The pair were executed without confessing, and the whole trial set a precedent for the Salem witch trials. Since Bury St. Edmunds had accepted so-called spectral evidence as legit, so did Salem. More people died, which is just more proof that kids have always been terrible people.

James VI personally acts as inquisitor

If you think kings and queens would be above this whole witchcraft nonsense, you'd be mistaken. Scotland's James VI (who was also England's James I and the James of the King James Bible) saw dozens of (possibly as many as 200) witches put on trial during his reign, and we're just talking about the area around North Berwick there. According to Historic UK, it all started when he was heading to Denmark to pick up his bride. The entire trip was plagued with storms, and what else could possibly cause storms except witches?

James kicked off a witch hunt, but the details weren't recorded well. We do know he rounded up about 70 women straight away and accused them of dancing up a literal storm on St. Andrew's Kirk. Many died from the torture.

BBC History Magazine says James was so horrified by all the confessions that he decided to oversee the affair personally. He summoned Agnes Sampson to Edinburgh's Holyroodhouse, and when she denied the charges, she was tortured as he watched in "great delight." When Sampson supposedly revealed some intimate details she knew about the king, he became even more obsessed with rooting out these diabolical women. James wrote a book on witchcraft and ordered the publication of Newes from Scotland, a pamphlet designed to add to the witch hype.

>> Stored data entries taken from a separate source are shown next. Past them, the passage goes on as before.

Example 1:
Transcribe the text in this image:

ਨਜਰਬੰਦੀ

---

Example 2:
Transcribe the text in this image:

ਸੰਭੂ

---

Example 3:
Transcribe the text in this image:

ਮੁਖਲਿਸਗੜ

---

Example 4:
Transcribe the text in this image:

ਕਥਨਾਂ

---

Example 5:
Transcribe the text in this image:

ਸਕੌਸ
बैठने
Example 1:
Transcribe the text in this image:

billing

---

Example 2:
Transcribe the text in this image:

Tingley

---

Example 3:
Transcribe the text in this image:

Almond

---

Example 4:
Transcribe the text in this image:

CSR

It worked — Scotland executed around 4,000 witches.

Witchcraft in the French court

It was called the Affair of the Poisons, and according to Clare Colvin and Anne Somerset (via The Independent), the scandal that rocked the court of Louis XIV started in 1676 and didn't end until 34 people were dead.

Historian Benedetta Faedi Duramy writes that it was the French king's fear of finding himself on the receiving end of the poison — and violence that had erupted at his court — that led to the trial of the century. There were a handful of people who found themselves tortured and the like, but since most were commoners, there's no reason to talk about them. Instead, let's talk about Catherine Deshayes, a poor woman who became less poor when her knowledge of poison-making and potions made her hugely popular with a certain sort of person. (The type that wanted someone else dead.) When her home was raided as a part of the king's investigation, they unsurprisingly found all kinds of cauldrons, potions, and ingredients like nail clippings, bone, blood, and all three bodily excretions.

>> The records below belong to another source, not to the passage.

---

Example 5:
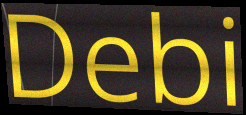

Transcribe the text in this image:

Debi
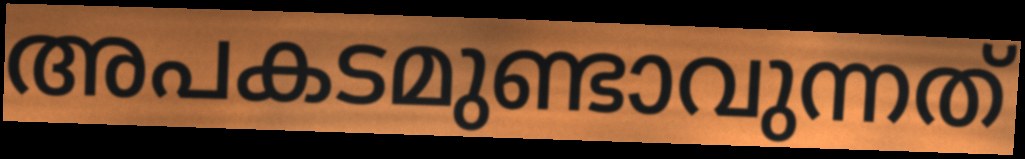
അപകടമുണ്ടാവുന്നത്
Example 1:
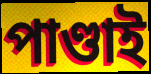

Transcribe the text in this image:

পাণ্ডাই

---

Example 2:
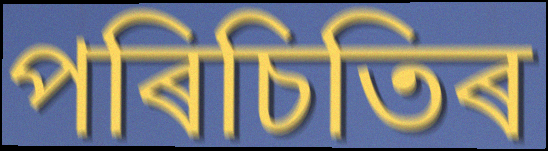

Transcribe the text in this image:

La Voisin, as she was known, was arrested in 1679, and she not only admitted she was into some shady stuff, but that her clientele included the nobility. They were apparently poisoning the heck out of everyone around, so it's not surprising she was burned as a witch in 1680. To be fair, there were probably some actual crimes in all those accusations.

Matthew Hopkins becomes a professional witch-finder

Matthew Hopkins was a weird guy, and Historic UK says he started his witch-hunting career in 1644. He had just moved to Essex when he claimed he'd overheard a handful of women discussing their witchy ways, and of the 23 he accused, all died. (Nineteen died at the end of a rope, plus four in prison.) After that, he proclaimed himself Witch-Finder General, put himself at the head of a group of witch-prickers, and set off to find more witches.

He found lots of them, and anyone with a slightly suspicious personality might think his outrageous witch-finding fee had something to do with it. In just two years, he accused, convicted, and ultimately executed around 300 women, raking in hundreds of pounds. That's lottery-style money in the 17th century.

Hopkins perfected a series of tortures during his work and was known for keeping a suspected witch awake for days to push her to the point where she'd confess. The BBC says there were some serious shenanigans going on, too. Hopkins used knives with retractable blades to convince people his witches weren't feeling pain or bleeding when they were stabbed, and eventually, they say people started to catch on to the fact he was a little shady. History isn't sure how he died, although he's reportedly still haunting Mistley Pond. Cursed by a witch, perhaps? One can only hope.